[Opening Reading text section]
Reduced row echelon form is the unique simplest form of a matrix produced by row operations. In RREF, every pivot is 1, every pivot column has zeros elsewhere, and the pivots step down and to the right.

Rank counts the number of pivot rows in RREF. For a coefficient matrix, rank equals the number of independent equations. For an augmented system, comparing the rank of the coefficient matrix to the rank of the augmented matrix tells you whether the system is consistent.

Use 2x3 (for two equations in x and y) or 3x4 (for three equations in x, y, z). Enter each equation as one row: the coefficients of the variables in the left columns, and the right-hand side in the last column. The calculator reads the solution from RREF.

No solution: a row in RREF reads 0 = nonzero, which is impossible. Infinite solutions: the system has at least one free variable (a column without a pivot), so any value for that variable extends to a valid solution.

Reduced row echelon form is uniquely determined by the original matrix. Two different RREFs would imply contradictory pivot positions. This is what makes RREF useful for answering questions about a matrix at a glance.

Row echelon form (REF) only requires zeros below the pivots and a staircase shape. RREF goes further: pivots are exactly 1, and pivot columns have zeros above the pivot as well. Every matrix has a unique RREF.
[Closing Reading text section]
[Opening Data section]
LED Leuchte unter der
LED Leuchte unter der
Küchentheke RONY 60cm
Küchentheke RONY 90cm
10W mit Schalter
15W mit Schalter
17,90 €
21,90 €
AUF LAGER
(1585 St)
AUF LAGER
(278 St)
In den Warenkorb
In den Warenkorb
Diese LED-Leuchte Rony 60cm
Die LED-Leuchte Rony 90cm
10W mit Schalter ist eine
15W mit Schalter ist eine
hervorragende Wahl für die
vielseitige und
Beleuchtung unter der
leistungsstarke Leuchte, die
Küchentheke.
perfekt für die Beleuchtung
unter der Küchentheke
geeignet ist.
[Closing Data section]
[Opening Data section]
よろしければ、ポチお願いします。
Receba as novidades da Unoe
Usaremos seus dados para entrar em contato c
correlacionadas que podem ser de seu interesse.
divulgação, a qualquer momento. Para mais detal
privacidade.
[Closing Data section]
**Task set**
1. Write out the part of the text on reduced row echelon form from "Use 2x3 (for" to "a unique RREF.".
2. Sum up the text on reduced row echelon form in two sentences.
The records were taken from a different source than the text.

**Expected outputs**
1.
Use 2x3 (for two equations in x and y) or 3x4 (for three equations in x, y, z). Enter each equation as one row: the coefficients of the variables in the left columns, and the right-hand side in the last column. The calculator reads the solution from RREF.

No solution: a row in RREF reads 0 = nonzero, which is impossible. Infinite solutions: the system has at least one free variable (a column without a pivot), so any value for that variable extends to a valid solution.

Reduced row echelon form is uniquely determined by the original matrix. Two different RREFs would imply contradictory pivot positions. This is what makes RREF useful for answering questions about a matrix at a glance.

Row echelon form (REF) only requires zeros below the pivots and a staircase shape. RREF goes further: pivots are exactly 1, and pivot columns have zeros above the pivot as well. Every matrix has a unique RREF.

2. Reduced row echelon form is the unique simplest form of a matrix reached by row operations, with every pivot equal to 1, zeros elsewhere in each pivot column, and pivots stepping down and to the right. Rank counts the pivot rows in this form, and a system has no solution when a row reads 0 = nonzero, or infinitely many solutions when some column has no pivot.